Research presented at the recent European Congress of Clinical Microbiology and Infectious Diseases (ECCMID) demonstrated that resistance to carbapenem (and other) antibiotics can be studied using a laboratory antibiotic resistance model that accurately simulates conditions in the large intestine.The research was led by Professor Mark Wilcox, Head of Microbiology and Academic Lead of Pathology at the Leeds Teaching Hospitals (LTHT) who explained that the model shows that rapid transfer of genes that code for the enzymes responsible for carbapenem resistance can occur. A similar model has been used in Leeds for the past 15 years to predict the risk of Clostridium difficile infection (CDI) and the effectiveness of new treatment options, resulting in some 30 publications to date.

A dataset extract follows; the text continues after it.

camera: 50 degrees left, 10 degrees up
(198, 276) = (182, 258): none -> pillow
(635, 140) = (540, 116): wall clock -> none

The study showed that resistance levels in the pathogens most commonly associated with healthcare associated infections (Enterobacteriaceae and Pseudomonas aeruginosa) is higher in the ICU setting than in non-ICU settings – a concern for hospital managers and clinicians because ICU patients are typically more severely ill, more likely to have poor outcomes, and are more costly to manage. ‘The new antibiotic resistance gut model offers the opportunity to better understand which conditions (e.g. particular antibiotics) are more likely to be associated with the emergence and spread of carbapenem resistance,’ added Wilcox, who is the Lead on Clostridium difficile for Public Health England (PHE). ‘Also, it’s possible using this approach to determine whether antibiotics under development - including for the treatment of carbapenem resistant infections - are associated with a low or high chance of emergence of resistance.’

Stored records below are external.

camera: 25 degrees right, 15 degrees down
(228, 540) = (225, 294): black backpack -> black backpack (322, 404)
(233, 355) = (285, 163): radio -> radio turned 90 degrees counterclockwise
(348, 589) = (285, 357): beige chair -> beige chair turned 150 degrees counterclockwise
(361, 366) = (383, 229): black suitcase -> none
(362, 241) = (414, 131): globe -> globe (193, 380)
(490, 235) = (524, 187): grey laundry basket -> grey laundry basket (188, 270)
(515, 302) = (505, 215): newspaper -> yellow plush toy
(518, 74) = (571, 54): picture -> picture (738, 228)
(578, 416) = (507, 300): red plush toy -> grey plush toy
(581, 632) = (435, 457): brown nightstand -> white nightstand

Carbapenems are antibiotics used to treat infections known or suspected to be caused by multidrug-resistant (MDR) bacteria and primarily on hospital patients. The issue of nosocomial antibiotic resistance is of a major concern globally. ‘This is an extremely serious threat, given the lack of suitable alternative treatment options and rapid spread of resistance in some settings,’ he pointed out. In separate research, an international consensus report highlighting the need for improved management of Clostridium difficile infection (CDI) in inflammatory bowel disease (IBD) patients (authored by Wilcox) was presented at ECCMID. ‘The international consensus report highlights that more information is needed to optimise the diagnosis and treatment of CDI in patients with IBD,’ he said. ‘We know that CDI has important consequences for patients and healthcare systems, including excess morbidity, mortality and length of hospitalisation. These consequences are most pronounced in vulnerable patients, including those with inflammatory bowel disease.’

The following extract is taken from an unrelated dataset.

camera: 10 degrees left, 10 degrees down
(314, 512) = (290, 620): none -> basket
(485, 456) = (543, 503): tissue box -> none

Mark Wilcox is a Consultant Microbiologist, Head of Microbiology and Academic Lead of Pathology at the Leeds Teaching Hospitals (LTHT), Professor of Medical Microbiology at the University of Leeds (Leeds Institute of Molecular Medicine), and the Lead on Clostridium difficile for Public Health England (PHE). He is also Deputy Chair of the UK Department of Health’s Antimicrobial Resistance and Healthcare Associated Infection (ARHAI) Committee and an advisor to the Department of Health in England on healthcare associated infections (HCAIs). Additional roles include being a member of UK, European and USA working groups on CDI. His research focuses on HCAI, in particular CDI, staphylococcal infection, and the clinical development of new antimicrobial agents.